*Assignment*. List, from the lines below, each one with "software" in it.

─── Supplied entries ───

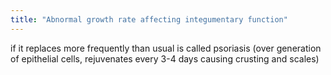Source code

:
 ```yaml
---
title: "Abnormal growth rate affecting integumentary function"
---
```

if it replaces more frequently than usual is called psoriasis (over generation of epithelial cells, rejuvenates every 3-4 days causing crusting and scales)

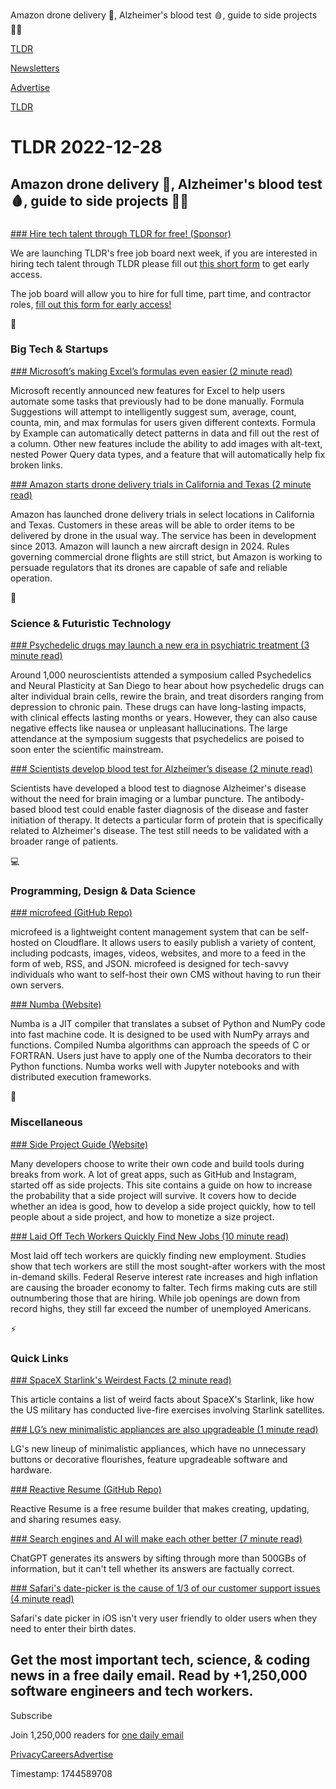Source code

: Amazon drone delivery 🚁, Alzheimer's blood test 🩸, guide to side projects 👨‍💻

[TLDR](/)

[Newsletters](/newsletters)

[Advertise](https://advertise.tldr.tech/)

[TLDR](/)

# TLDR 2022-12-28

## Amazon drone delivery 🚁, Alzheimer's blood test 🩸, guide to side projects 👨‍💻

### 

[### Hire tech talent through TLDR for free! (Sponsor)](https://danni763618.typeform.com/to/P4Bvu79U)

We are launching TLDR's free job board next week, if you are interested in hiring tech talent through TLDR please fill out [this short form](https://danni763618.typeform.com/to/P4Bvu79U) to get early access.

The job board will allow you to hire for full time, part time, and contractor roles, [fill out this form for early access!](https://danni763618.typeform.com/to/P4Bvu79U)

📱

### Big Tech & Startups

[### Microsoft’s making Excel’s formulas even easier (2 minute read)](https://www.theverge.com/2022/12/27/23523281/excel-formula-suggestions-by-example-microsoft-365?utm_source=tldrnewsletter)

Microsoft recently announced new features for Excel to help users automate some tasks that previously had to be done manually. Formula Suggestions will attempt to intelligently suggest sum, average, count, counta, min, and max formulas for users given different contexts. Formula by Example can automatically detect patterns in data and fill out the rest of a column. Other new features include the ability to add images with alt-text, nested Power Query data types, and a feature that will automatically help fix broken links.

[### Amazon starts drone delivery trials in California and Texas (2 minute read)](https://www.digitaltrends.com/news/amazon-starts-drone-delivery-trials-in-california-and-texas/?utm_source=tldrnewsletter)

Amazon has launched drone delivery trials in select locations in California and Texas. Customers in these areas will be able to order items to be delivered by drone in the usual way. The service has been in development since 2013. Amazon will launch a new aircraft design in 2024. Rules governing commercial drone flights are still strict, but Amazon is working to persuade regulators that its drones are capable of safe and reliable operation.

🚀

### Science & Futuristic Technology

[### Psychedelic drugs may launch a new era in psychiatric treatment (3 minute read)](https://www.npr.org/sections/health-shots/2022/12/27/1145306096/psychedelic-drugs-psychiatric-disorders-brain-research?utm_source=tldrnewsletter)

Around 1,000 neuroscientists attended a symposium called Psychedelics and Neural Plasticity at San Diego to hear about how psychedelic drugs can alter individual brain cells, rewire the brain, and treat disorders ranging from depression to chronic pain. These drugs can have long-lasting impacts, with clinical effects lasting months or years. However, they can also cause negative effects like nausea or unpleasant hallucinations. The large attendance at the symposium suggests that psychedelics are poised to soon enter the scientific mainstream.

[### Scientists develop blood test for Alzheimer’s disease (2 minute read)](https://www.theguardian.com/society/2022/dec/28/scientists-develop-blood-test-for-alzheimers-disease?utm_source=tldrnewsletter)

Scientists have developed a blood test to diagnose Alzheimer's disease without the need for brain imaging or a lumbar puncture. The antibody-based blood test could enable faster diagnosis of the disease and faster initiation of therapy. It detects a particular form of protein that is specifically related to Alzheimer's disease. The test still needs to be validated with a broader range of patients.

💻

### Programming, Design & Data Science

[### microfeed (GitHub Repo)](https://github.com/microfeed/microfeed?utm_source=tldrnewsletter)

microfeed is a lightweight content management system that can be self-hosted on Cloudflare. It allows users to easily publish a variety of content, including podcasts, images, videos, websites, and more to a feed in the form of web, RSS, and JSON. microfeed is designed for tech-savvy individuals who want to self-host their own CMS without having to run their own servers.

[### Numba (Website)](https://numba.pydata.org/?utm_source=tldrnewsletter)

Numba is a JIT compiler that translates a subset of Python and NumPy code into fast machine code. It is designed to be used with NumPy arrays and functions. Compiled Numba algorithms can approach the speeds of C or FORTRAN. Users just have to apply one of the Numba decorators to their Python functions. Numba works well with Jupyter notebooks and with distributed execution frameworks.

🎁

### Miscellaneous

[### Side Project Guide (Website)](https://sideproject.guide/en?utm_source=tldrnewsletter)

Many developers choose to write their own code and build tools during breaks from work. A lot of great apps, such as GitHub and Instagram, started off as side projects. This site contains a guide on how to increase the probability that a side project will survive. It covers how to decide whether an idea is good, how to develop a side project quickly, how to tell people about a side project, and how to monetize a size project.

[### Laid Off Tech Workers Quickly Find New Jobs (10 minute read)](https://archive.ph/wFO2I?utm_source=tldrnewsletter)

Most laid off tech workers are quickly finding new employment. Studies show that tech workers are still the most sought-after workers with the most in-demand skills. Federal Reserve interest rate increases and high inflation are causing the broader economy to falter. Tech firms making cuts are still outnumbering those that are hiring. While job openings are down from record highs, they still far exceed the number of unemployed Americans.

⚡

### Quick Links

[### SpaceX Starlink's Weirdest Facts (2 minute read)](https://www.techtimes.com/articles/285485/20221227/spacex-starlinks-weirdest-facts-open-source-linux-os-peculiar-things.htm?utm_source=tldrnewsletter)

This article contains a list of weird facts about SpaceX's Starlink, like how the US military has conducted live-fire exercises involving Starlink satellites.

[### LG’s new minimalistic appliances are also upgradeable (1 minute read)](https://www.theverge.com/2022/12/27/23527673/lg-minimalistic-fridge-washer-dryer-oven-dishwasher-ces?utm_source=tldrnewsletter)

LG's new lineup of minimalistic appliances, which have no unnecessary buttons or decorative flourishes, feature upgradeable software and hardware.

[### Reactive Resume (GitHub Repo)](https://github.com/AmruthPillai/Reactive-Resume?utm_source=tldrnewsletter)

Reactive Resume is a free resume builder that makes creating, updating, and sharing resumes easy.

[### Search engines and AI will make each other better (7 minute read)](https://www.freethink.com/robots-ai/chatgpt-search-engines?utm_source=tldrnewsletter)

ChatGPT generates its answers by sifting through more than 500GBs of information, but it can't tell whether its answers are factually correct.

[### Safari's date-picker is the cause of 1/3 of our customer support issues (4 minute read)](https://gist.github.com/RobertAKARobin/850a408e04d5414e67d308a2b5847378?utm_source=tldrnewsletter)

Safari's date picker in iOS isn't very user friendly to older users when they need to enter their birth dates.

## Get the most important tech, science, & coding news in a free daily email. Read by +1,250,000 software engineers and tech workers.

Subscribe

Join 1,250,000 readers for [one daily email](/api/latest/tech)

[Privacy](/privacy)[Careers](https://jobs.ashbyhq.com/tldr.tech)[Advertise](/tech/advertise)

Timestamp: 1744589708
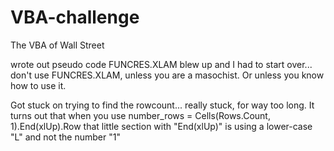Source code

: # VBA-challenge
The VBA of Wall Street


wrote out pseudo code
FUNCRES.XLAM blew up and I had to start over... don't use FUNCRES.XLAM, unless you are a masochist.  Or unless you know how to use it.

Got stuck on trying to find the rowcount... really stuck, for way too long.  It turns out that when you use
number_rows = Cells(Rows.Count, 1).End(xlUp).Row
that little section with "End(xlUp)" is using a lower-case "L" and not the number "1" 
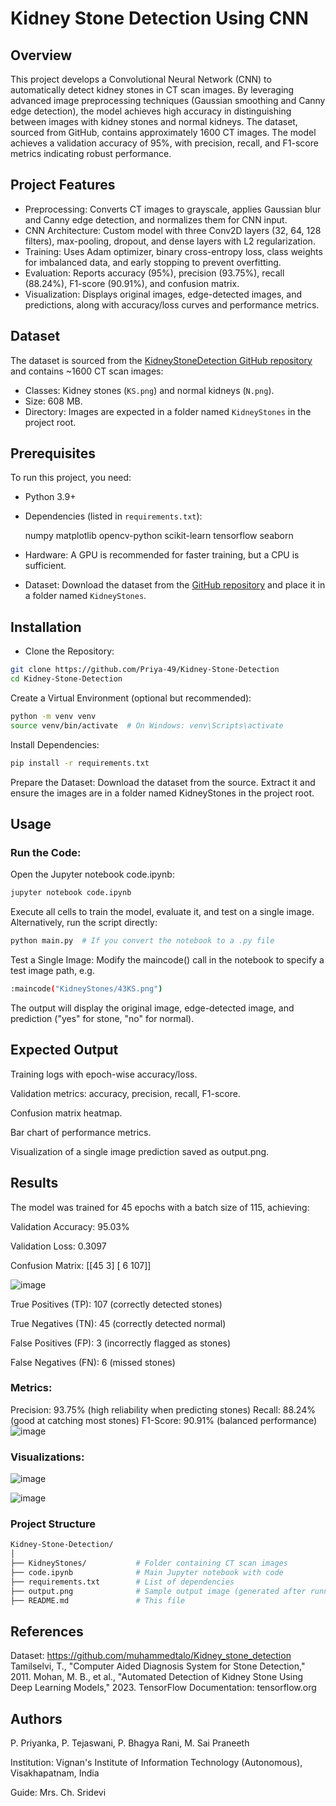 # Kidney Stone Detection Using CNN

## Overview
This project develops a Convolutional Neural Network (CNN) to automatically detect kidney stones in CT scan images. By leveraging advanced image preprocessing techniques (Gaussian smoothing and Canny edge detection), the model achieves high accuracy in distinguishing between images with kidney stones and normal kidneys. The dataset, sourced from GitHub, contains approximately 1600 CT images. The model achieves a validation accuracy of 95%, with precision, recall, and F1-score metrics indicating robust performance.

## Project Features
- Preprocessing: Converts CT images to grayscale, applies Gaussian blur and Canny edge detection, and normalizes them for CNN input.
- CNN Architecture: Custom model with three Conv2D layers (32, 64, 128 filters), max-pooling, dropout, and dense layers with L2 regularization.
- Training: Uses Adam optimizer, binary cross-entropy loss, class weights for imbalanced data, and early stopping to prevent overfitting.
- Evaluation: Reports accuracy (95%), precision (93.75%), recall (88.24%), F1-score (90.91%), and confusion matrix.
- Visualization: Displays original images, edge-detected images, and predictions, along with accuracy/loss curves and performance metrics.

## Dataset
The dataset is sourced from the [KidneyStoneDetection GitHub repository](https://github.com/muhammedtalo/Kidney_stone_detection) and contains ~1600 CT scan images:
- Classes: Kidney stones (`KS.png`) and normal kidneys (`N.png`).
- Size: 608 MB.
- Directory: Images are expected in a folder named `KidneyStones` in the project root.

## Prerequisites
To run this project, you need:
- Python 3.9+
- Dependencies (listed in `requirements.txt`):

  numpy  matplotlib  opencv-python  scikit-learn  tensorflow  seaborn
- Hardware: A GPU is recommended for faster training, but a CPU is sufficient.
- Dataset: Download the dataset from the [GitHub repository](https://github.com/muhammedtalo/Kidney_stone_detection) and place it in a folder named `KidneyStones`.

## Installation
- Clone the Repository:
```bash
git clone https://github.com/Priya-49/Kidney-Stone-Detection
cd Kidney-Stone-Detection
```

Create a Virtual Environment (optional but recommended):
```bash
python -m venv venv
source venv/bin/activate  # On Windows: venv\Scripts\activate
```

Install Dependencies:
```bash
pip install -r requirements.txt
```

Prepare the Dataset:
Download the dataset from the source.
Extract it and ensure the images are in a folder named KidneyStones in the project root.



## Usage

### Run the Code:
Open the Jupyter notebook code.ipynb:
```bash
jupyter notebook code.ipynb
```
Execute all cells to train the model, evaluate it, and test on a single image.
Alternatively, run the script directly:
```bash
python main.py  # If you convert the notebook to a .py file
```

Test a Single Image:
Modify the maincode() call in the notebook to specify a test image path, 
e.g.
```bash
:maincode("KidneyStones/43KS.png")
```
The output will display the original image, edge-detected image, and prediction ("yes" for stone, "no" for normal).


## Expected Output
Training logs with epoch-wise accuracy/loss.

Validation metrics: accuracy, precision, recall, F1-score.

Confusion matrix heatmap.

Bar chart of performance metrics.

Visualization of a single image prediction saved as output.png.



## Results
The model was trained for 45 epochs with a batch size of 115, achieving:

Validation Accuracy: 95.03%

Validation Loss: 0.3097

Confusion Matrix:
[[45  3]
[ 6 107]]

![image](https://github.com/user-attachments/assets/2af765b0-8e1f-4114-b041-8f86c4d155a7)

True Positives (TP): 107 (correctly detected stones)

True Negatives (TN): 45 (correctly detected normal)

False Positives (FP): 3 (incorrectly flagged as stones)

False Negatives (FN): 6 (missed stones)


### Metrics:

Precision: 93.75% (high reliability when predicting stones)
Recall: 88.24% (good at catching most stones)
F1-Score: 90.91% (balanced performance)
![image](https://github.com/user-attachments/assets/18ba2849-5473-408a-811c-d6899097d949)



### Visualizations:

![image](https://github.com/user-attachments/assets/974e0314-2914-4418-9fd4-c20e46e961c6)

![image](https://github.com/user-attachments/assets/749f447b-0526-4c85-8379-f95a8fcd582b)


### Project Structure

```bash
Kidney-Stone-Detection/
│
├── KidneyStones/           # Folder containing CT scan images
├── code.ipynb              # Main Jupyter notebook with code
├── requirements.txt        # List of dependencies
├── output.png              # Sample output image (generated after running)
├── README.md               # This file

```

## References

Dataset: https://github.com/muhammedtalo/Kidney_stone_detection
Tamilselvi, T., "Computer Aided Diagnosis System for Stone Detection," 2011.
Mohan, M. B., et al., "Automated Detection of Kidney Stone Using Deep Learning Models," 2023.
TensorFlow Documentation: tensorflow.org

## Authors

P. Priyanka, 
P. Tejaswani,
P. Bhagya Rani,
M. Sai Praneeth

Institution: Vignan's Institute of Information Technology (Autonomous), Visakhapatnam, India

Guide: Mrs. Ch. Sridevi











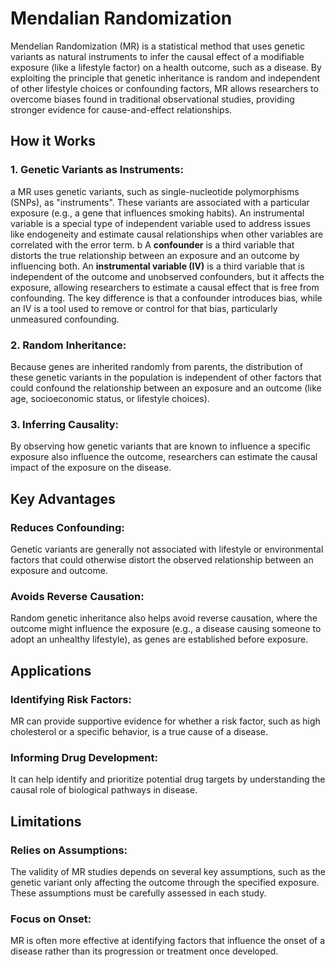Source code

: # Mendalian Randomization 
Mendelian Randomization (MR) is a statistical method that uses genetic variants as natural instruments to infer the causal effect of a modifiable exposure (like a lifestyle factor) on a health outcome, 
such as a disease. By exploiting the principle that genetic inheritance is random and independent of other lifestyle choices or confounding factors, 
MR allows researchers to overcome biases found in traditional observational studies, providing stronger evidence for cause-and-effect relationships. 
## How it Works
 ### 1. Genetic Variants as Instruments:
  a MR uses genetic variants, such as single-nucleotide polymorphisms (SNPs), as "instruments". These variants are associated with a particular exposure (e.g., a gene that influences smoking habits). An instrumental variable is a special type of independent variable used to address issues like endogeneity and estimate causal relationships when other variables are correlated with the error term.
  b A **confounder** is a third variable that distorts the true relationship between an exposure and an outcome by influencing both. An **instrumental variable (IV)** is a third variable that is independent of the outcome and unobserved confounders, but it affects the exposure, allowing researchers to estimate a causal effect that is free from confounding. The key difference is that a confounder introduces bias, while an IV is a tool used to remove or control for that bias, particularly unmeasured confounding.  
 ### 2. Random Inheritance:
 Because genes are inherited randomly from parents, the distribution of these genetic variants in the population is independent of other factors that could confound the relationship between an exposure and an outcome (like age, socioeconomic status, or lifestyle choices). 
 ### 3. Inferring Causality:
 By observing how genetic variants that are known to influence a specific exposure also influence the outcome, researchers can estimate the causal impact of the exposure on the disease. 
## Key Advantages
 ### Reduces Confounding:
 Genetic variants are generally not associated with lifestyle or environmental factors that could otherwise distort the observed relationship between an exposure and outcome. 
 ### Avoids Reverse Causation:
 Random genetic inheritance also helps avoid reverse causation, where the outcome might influence the exposure (e.g., a disease causing someone to adopt an unhealthy lifestyle), as genes are established before exposure. 
## Applications
  ### Identifying Risk Factors:
  MR can provide supportive evidence for whether a risk factor, such as high cholesterol or a specific behavior, is a true cause of a disease. 
  ### Informing Drug Development:
  It can help identify and prioritize potential drug targets by understanding the causal role of biological pathways in disease. 
## Limitations
 ### Relies on Assumptions:
 The validity of MR studies depends on several key assumptions, such as the genetic variant only affecting the outcome through the specified exposure. These assumptions must be carefully assessed in each study. 
 ### Focus on Onset:
 MR is often more effective at identifying factors that influence the onset of a disease rather than its progression or treatment once developed.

───

*Response*.
LG's new lineup of minimalistic appliances, which have no unnecessary buttons or decorative flourishes, feature upgradeable software and hardware.
## Get the most important tech, science, & coding news in a free daily email. Read by +1,250,000 software engineers and tech workers.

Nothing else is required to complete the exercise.